Science daring matchless deeds put on a fairer guise :
The steamship and the railway-train, the swift electric wire,
To narrow space, and shorten time, and bring the nations nigher —
Came forth from her unwearied toil, her insight keen and vast ;
And secrets of philosophy to household uses past.
(Walter White, ‘Eighteen-Hundred and Fifty-One’ Rhymes)
Walter White was the sub-librarian and later assistant secretary of the Royal Society, a particularly interesting figure because as well as embodying the quintessentially Victorian ideal of the self-educated man, he was also a prolific author, contributing extensively to periodicals alongside producing poetry and travel writing. The Royal Society holds a copy of his journals providing an engaging insight into the thoughts and practises of a man endeavouring to better himself and also a sneaky look into some of the inner workings of the Society itself.
Born on 23 April 1811, White started out following in his father’s footsteps as a skilled tradesman, crafting furniture but also reading and writing in his spare time to improve his mind. He experienced difficulty in supporting himself and his family, emigrating from England to America but returning after five years and finding clerical work. A glowing reference sent from James Simpson via Edwin Chadwick to Charles Weld, then Assistant Secretary of the Royal Society, in 1844, secured White a role in the library of the Royal Society where he settled for the remainder of his working life. The Society impacted on his life significantly by not only giving him a secure professional position, but also giving him the means and time to travel and write; and moreover providing opportunities to meet a wide range of prominent figures, both scientific and literary.
During his time at the Royal Society, White’s journal is littered with casual references to major scientific figures he encountered on a regular – if not quite day-to-day – basis. Darwin, Huxley, Babbage, Wheatstone, General Sabine and Lyell are among those who he holds conversations with on a range of topics from the daily business of the Society to the electric telegraph to the publication of On the Origin of Species. White provides the reader with an intriguing insider’s view of the society, indicating the temperaments of some of the more troublesome Fellows:
“Dr. Mantell’s paper read this evening at the Royal Society supplies some omissions in Professor Owen’s paper on the same subject, for which the Royal Medal was awarded some years since. A warm discussion ensued; first Mr. Christie grew angry because Dr. Mantell wished to read a short supplement. Mr. Owen spoke at some length, throwing discredit and contempt on the whole paper. Mr. Bowerbank in favour. Then Dr. Buckland in a most luminous and humorous discourse, then Dr. Carpenter inclining to Mr. Owen’s view. Mr. Gray made a few remarks, and at past eleven o’clock Dr. Mantell replied. The most interesting meeting which I have yet known at the Royal Society.” (The Journals of Walter White pp.83-4 March 23 1848)

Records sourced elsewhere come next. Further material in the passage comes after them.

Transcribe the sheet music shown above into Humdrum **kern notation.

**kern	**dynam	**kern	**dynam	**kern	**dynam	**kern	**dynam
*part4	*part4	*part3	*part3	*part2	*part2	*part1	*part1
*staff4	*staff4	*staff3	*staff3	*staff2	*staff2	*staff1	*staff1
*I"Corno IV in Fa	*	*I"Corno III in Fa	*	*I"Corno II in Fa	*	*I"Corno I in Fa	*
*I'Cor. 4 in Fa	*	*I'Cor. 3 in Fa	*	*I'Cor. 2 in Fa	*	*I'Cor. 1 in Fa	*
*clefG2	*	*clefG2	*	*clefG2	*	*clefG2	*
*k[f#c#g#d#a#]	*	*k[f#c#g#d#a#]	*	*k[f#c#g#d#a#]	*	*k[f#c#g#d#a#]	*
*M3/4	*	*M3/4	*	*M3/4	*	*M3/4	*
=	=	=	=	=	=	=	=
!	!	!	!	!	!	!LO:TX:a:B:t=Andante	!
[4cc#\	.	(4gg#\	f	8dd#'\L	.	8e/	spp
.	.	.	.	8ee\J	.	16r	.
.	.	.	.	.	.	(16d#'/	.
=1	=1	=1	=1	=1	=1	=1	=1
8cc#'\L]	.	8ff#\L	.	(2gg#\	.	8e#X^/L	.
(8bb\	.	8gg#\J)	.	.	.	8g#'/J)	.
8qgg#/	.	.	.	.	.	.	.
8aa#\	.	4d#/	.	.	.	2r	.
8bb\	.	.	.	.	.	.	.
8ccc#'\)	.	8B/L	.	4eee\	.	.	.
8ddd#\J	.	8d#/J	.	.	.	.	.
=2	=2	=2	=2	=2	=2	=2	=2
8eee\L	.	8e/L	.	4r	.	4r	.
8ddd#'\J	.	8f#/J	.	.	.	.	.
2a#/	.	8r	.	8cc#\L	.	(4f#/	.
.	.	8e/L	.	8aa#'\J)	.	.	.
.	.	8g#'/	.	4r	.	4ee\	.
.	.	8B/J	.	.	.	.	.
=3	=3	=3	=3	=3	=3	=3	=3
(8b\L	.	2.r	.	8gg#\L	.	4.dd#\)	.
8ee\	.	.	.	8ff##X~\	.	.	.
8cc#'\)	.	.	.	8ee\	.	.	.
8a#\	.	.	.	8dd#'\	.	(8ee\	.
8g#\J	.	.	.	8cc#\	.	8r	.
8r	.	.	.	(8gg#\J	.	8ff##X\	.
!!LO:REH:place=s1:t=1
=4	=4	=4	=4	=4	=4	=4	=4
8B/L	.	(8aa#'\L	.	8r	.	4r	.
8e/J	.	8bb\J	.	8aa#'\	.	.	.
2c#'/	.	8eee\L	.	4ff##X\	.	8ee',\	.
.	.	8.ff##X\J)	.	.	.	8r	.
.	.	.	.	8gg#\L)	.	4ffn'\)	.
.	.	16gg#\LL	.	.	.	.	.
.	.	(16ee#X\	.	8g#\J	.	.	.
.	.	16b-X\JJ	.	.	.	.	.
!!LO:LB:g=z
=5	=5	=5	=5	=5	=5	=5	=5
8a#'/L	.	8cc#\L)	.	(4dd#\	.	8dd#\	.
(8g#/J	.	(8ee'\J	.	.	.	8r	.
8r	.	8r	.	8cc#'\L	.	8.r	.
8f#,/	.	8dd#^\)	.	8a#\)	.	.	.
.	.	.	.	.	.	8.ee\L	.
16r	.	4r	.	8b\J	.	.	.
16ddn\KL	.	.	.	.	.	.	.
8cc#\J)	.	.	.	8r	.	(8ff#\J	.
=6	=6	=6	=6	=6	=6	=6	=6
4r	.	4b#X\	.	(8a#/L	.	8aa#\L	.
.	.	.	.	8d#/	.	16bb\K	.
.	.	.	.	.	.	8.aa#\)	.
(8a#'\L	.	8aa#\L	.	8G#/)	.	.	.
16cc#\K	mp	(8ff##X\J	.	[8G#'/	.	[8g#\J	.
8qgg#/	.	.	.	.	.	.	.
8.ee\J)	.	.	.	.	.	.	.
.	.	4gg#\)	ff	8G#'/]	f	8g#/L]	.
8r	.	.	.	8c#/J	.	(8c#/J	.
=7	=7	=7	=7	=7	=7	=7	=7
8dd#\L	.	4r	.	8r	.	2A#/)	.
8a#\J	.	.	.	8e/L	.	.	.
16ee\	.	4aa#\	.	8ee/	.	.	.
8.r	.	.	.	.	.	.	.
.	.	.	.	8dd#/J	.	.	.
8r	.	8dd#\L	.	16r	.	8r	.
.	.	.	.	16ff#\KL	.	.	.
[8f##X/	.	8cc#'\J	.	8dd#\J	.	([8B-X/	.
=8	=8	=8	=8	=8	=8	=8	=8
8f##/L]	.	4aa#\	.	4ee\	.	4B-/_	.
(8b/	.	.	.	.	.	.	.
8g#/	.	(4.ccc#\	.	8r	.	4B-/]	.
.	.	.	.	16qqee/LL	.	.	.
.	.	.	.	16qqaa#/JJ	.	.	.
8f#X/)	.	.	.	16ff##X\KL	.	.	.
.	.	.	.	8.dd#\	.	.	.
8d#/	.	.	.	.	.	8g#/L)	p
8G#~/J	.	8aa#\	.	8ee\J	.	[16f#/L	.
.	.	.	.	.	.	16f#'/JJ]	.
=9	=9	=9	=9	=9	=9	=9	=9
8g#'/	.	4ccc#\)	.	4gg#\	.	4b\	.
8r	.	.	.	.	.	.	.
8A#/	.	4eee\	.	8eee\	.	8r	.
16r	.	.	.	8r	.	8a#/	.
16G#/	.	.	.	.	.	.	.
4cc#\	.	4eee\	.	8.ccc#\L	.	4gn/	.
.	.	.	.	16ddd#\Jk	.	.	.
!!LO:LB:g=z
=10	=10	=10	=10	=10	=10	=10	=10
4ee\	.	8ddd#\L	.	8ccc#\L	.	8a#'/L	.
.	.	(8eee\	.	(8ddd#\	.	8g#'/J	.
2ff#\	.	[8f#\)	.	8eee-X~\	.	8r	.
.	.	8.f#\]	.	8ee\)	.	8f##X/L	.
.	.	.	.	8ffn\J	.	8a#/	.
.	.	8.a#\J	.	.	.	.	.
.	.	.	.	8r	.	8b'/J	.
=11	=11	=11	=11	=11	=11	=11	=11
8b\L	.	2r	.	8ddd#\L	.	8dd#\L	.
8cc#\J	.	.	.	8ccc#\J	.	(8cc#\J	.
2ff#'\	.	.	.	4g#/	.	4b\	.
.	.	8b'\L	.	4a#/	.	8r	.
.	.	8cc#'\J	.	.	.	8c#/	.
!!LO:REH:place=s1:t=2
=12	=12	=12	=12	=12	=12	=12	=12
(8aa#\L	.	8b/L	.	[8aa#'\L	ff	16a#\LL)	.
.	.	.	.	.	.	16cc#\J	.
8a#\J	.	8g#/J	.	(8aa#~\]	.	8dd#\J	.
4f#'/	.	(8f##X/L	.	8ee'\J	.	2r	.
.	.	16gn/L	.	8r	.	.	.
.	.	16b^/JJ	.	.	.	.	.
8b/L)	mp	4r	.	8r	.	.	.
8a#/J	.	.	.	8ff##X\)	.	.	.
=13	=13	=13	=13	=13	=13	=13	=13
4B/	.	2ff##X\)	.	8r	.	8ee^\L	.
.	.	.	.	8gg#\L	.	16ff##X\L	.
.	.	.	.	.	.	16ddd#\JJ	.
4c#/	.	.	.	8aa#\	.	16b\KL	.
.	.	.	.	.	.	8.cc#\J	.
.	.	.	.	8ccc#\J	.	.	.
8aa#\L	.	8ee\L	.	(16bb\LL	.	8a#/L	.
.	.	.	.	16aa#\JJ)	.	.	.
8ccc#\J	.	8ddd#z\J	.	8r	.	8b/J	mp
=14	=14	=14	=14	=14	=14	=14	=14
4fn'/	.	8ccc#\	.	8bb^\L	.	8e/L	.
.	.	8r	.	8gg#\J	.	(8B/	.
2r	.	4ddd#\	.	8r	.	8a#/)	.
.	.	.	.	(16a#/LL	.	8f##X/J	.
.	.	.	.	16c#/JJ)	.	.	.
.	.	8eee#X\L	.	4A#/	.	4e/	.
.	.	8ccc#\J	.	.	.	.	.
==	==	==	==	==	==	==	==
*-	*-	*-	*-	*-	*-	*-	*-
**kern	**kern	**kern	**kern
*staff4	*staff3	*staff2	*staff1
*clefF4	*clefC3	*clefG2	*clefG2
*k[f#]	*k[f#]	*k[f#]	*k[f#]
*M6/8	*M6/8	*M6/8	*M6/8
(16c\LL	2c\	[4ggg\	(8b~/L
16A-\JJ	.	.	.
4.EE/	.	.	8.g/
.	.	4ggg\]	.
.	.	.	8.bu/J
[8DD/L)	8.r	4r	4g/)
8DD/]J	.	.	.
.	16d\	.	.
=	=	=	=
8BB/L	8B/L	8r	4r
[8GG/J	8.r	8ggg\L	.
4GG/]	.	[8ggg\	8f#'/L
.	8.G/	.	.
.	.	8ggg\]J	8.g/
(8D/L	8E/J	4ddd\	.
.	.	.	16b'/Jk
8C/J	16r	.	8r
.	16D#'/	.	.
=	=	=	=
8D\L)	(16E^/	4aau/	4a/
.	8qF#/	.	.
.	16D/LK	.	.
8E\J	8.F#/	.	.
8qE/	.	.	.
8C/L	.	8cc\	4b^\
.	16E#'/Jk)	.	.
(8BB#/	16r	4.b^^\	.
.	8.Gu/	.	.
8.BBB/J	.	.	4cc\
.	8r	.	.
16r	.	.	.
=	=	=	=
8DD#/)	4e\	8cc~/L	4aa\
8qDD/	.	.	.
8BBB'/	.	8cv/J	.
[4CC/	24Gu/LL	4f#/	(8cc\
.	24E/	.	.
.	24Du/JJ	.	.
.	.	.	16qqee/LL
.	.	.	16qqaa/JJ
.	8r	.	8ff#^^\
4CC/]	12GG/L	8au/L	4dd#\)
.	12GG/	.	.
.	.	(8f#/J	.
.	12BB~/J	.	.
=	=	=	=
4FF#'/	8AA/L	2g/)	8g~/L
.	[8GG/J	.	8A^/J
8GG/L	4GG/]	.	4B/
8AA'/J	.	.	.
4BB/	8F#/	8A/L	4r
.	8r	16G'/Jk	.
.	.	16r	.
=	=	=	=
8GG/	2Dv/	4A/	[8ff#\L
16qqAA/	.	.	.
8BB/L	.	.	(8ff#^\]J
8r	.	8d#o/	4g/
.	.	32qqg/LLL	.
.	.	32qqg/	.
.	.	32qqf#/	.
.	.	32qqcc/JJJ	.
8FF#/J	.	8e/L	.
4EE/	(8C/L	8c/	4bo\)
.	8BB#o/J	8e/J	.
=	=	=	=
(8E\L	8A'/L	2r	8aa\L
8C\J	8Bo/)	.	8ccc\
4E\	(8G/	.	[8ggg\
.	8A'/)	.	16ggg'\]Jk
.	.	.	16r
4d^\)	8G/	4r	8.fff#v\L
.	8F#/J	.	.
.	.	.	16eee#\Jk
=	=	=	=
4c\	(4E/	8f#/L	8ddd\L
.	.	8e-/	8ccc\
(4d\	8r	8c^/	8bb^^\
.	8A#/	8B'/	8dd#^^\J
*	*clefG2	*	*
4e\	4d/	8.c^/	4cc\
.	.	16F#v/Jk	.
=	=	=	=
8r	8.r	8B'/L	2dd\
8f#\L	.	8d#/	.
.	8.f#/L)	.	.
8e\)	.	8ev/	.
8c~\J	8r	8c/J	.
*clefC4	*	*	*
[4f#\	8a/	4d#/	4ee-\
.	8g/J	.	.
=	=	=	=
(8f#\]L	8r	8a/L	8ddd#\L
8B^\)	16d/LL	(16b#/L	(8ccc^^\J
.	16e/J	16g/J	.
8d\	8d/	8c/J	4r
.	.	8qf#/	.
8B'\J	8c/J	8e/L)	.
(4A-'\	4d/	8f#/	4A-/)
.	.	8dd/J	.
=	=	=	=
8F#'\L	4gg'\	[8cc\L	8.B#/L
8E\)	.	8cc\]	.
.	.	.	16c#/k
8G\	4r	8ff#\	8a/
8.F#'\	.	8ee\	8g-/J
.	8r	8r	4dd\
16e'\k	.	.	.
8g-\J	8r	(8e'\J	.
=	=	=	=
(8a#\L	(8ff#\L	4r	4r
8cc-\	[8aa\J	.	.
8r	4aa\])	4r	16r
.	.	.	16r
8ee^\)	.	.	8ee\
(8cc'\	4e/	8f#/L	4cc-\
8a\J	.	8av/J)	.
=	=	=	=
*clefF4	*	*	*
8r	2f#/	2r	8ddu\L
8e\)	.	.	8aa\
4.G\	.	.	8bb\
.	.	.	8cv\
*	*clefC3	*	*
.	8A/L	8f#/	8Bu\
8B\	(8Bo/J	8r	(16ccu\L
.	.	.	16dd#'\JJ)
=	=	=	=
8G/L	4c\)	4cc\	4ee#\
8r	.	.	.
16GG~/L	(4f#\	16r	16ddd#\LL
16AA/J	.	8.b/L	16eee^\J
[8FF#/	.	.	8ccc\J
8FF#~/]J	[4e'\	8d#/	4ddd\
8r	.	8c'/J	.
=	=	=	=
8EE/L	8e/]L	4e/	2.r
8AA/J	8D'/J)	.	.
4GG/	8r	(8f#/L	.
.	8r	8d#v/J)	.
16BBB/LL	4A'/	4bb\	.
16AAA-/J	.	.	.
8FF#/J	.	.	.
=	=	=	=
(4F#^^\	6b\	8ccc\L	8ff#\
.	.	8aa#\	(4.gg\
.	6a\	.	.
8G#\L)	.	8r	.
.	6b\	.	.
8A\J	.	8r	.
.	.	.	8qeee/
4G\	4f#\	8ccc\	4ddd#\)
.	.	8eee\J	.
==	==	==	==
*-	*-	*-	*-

Occurrences such as this appear fairly rare, as most meetings that White refers to – which he does not do especially regularly – are simply written of as ‘quiet’.
White appears to have taken an interest in science, attending lectures at the Royal Institution and reading works such as Robert Chambers’ Vestiges of the Natural History of Creation (1844). This interest did not filter extensively through to his writing, though it is certain that his poem ‘Erebus and Terror’ (1860) was inspired during his time at the Royal Society. ‘Erebus and Terror’ documented the fate of the doomed Franklin expedition, the subject of a report to the Royal Society presented by Captain McClintock in 1859. White had met Franklin during his time at the Royal Society and had already written an article entitled ‘Arctic Explorations’ for Chambers’ Papers for the People which was published in 1850, indicating his prior knowledge of the subject when he wrote the poem.
White retired from the Royal Society in 1885, being awarded as a mark of appreciation his full salary until his death in 1893. His journals were published posthumously in 1898 by his brother, William, through the publishers Chapman and Hall, who White had not only worked with but maintained a personal friendship with J. Chapman during his writing career. While he did not extensively write on science or scientists, his journal makes evident the gratitude he felt to the Royal Society for enabling him to pursue his ambitions, and cements White in the position of a successfully self-educated man.